> **Your task**
Copy every line of the material below word for word, keeping each one unchanged.
::: Materials provided
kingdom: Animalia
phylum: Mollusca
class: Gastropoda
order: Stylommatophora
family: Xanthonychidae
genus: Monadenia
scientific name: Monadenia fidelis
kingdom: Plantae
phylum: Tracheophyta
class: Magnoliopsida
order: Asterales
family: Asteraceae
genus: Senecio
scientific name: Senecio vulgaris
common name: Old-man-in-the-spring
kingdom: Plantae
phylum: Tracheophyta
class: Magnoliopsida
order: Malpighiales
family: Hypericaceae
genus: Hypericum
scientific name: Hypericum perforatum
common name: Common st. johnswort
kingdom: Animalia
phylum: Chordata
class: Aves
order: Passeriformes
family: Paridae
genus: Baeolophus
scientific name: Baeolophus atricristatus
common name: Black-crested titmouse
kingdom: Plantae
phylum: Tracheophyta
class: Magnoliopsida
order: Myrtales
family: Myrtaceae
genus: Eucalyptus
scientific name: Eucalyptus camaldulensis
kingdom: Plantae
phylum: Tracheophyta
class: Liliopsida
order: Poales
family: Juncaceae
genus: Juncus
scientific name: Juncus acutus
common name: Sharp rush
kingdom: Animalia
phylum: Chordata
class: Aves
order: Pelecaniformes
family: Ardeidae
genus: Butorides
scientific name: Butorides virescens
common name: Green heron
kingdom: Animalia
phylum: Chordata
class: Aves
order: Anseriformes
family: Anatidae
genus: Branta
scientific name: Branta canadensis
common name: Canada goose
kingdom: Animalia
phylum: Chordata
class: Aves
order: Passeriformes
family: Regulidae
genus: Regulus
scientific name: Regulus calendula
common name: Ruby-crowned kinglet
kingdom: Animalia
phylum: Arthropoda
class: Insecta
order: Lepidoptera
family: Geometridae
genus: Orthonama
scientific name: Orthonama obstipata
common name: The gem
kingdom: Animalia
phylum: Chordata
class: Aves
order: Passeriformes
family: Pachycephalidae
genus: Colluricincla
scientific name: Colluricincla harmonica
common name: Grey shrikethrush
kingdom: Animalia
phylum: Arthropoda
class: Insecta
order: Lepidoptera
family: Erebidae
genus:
::::::
> **The solution**
kingdom: Animalia
phylum: Mollusca
class: Gastropoda
order: Stylommatophora
family: Xanthonychidae
genus: Monadenia
scientific name: Monadenia fidelis
kingdom: Plantae
phylum: Tracheophyta
class: Magnoliopsida
order: Asterales
family: Asteraceae
genus: Senecio
scientific name: Senecio vulgaris
common name: Old-man-in-the-spring
kingdom: Plantae
phylum: Tracheophyta
class: Magnoliopsida
order: Malpighiales
family: Hypericaceae
genus: Hypericum
scientific name: Hypericum perforatum
common name: Common st. johnswort
kingdom: Animalia
phylum: Chordata
class: Aves
order: Passeriformes
family: Paridae
genus: Baeolophus
scientific name: Baeolophus atricristatus
common name: Black-crested titmouse
kingdom: Plantae
phylum: Tracheophyta
class: Magnoliopsida
order: Myrtales
family: Myrtaceae
genus: Eucalyptus
scientific name: Eucalyptus camaldulensis
kingdom: Plantae
phylum: Tracheophyta
class: Liliopsida
order: Poales
family: Juncaceae
genus: Juncus
scientific name: Juncus acutus
common name: Sharp rush
kingdom: Animalia
phylum: Chordata
class: Aves
order: Pelecaniformes
family: Ardeidae
genus: Butorides
scientific name: Butorides virescens
common name: Green heron
kingdom: Animalia
phylum: Chordata
class: Aves
order: Anseriformes
family: Anatidae
genus: Branta
scientific name: Branta canadensis
common name: Canada goose
kingdom: Animalia
phylum: Chordata
class: Aves
order: Passeriformes
family: Regulidae
genus: Regulus
scientific name: Regulus calendula
common name: Ruby-crowned kinglet
kingdom: Animalia
phylum: Arthropoda
class: Insecta
order: Lepidoptera
family: Geometridae
genus: Orthonama
scientific name: Orthonama obstipata
common name: The gem
kingdom: Animalia
phylum: Chordata
class: Aves
order: Passeriformes
family: Pachycephalidae
genus: Colluricincla
scientific name: Colluricincla harmonica
common name: Grey shrikethrush
kingdom: Animalia
phylum: Arthropoda
class: Insecta
order: Lepidoptera
family: Erebidae
genus:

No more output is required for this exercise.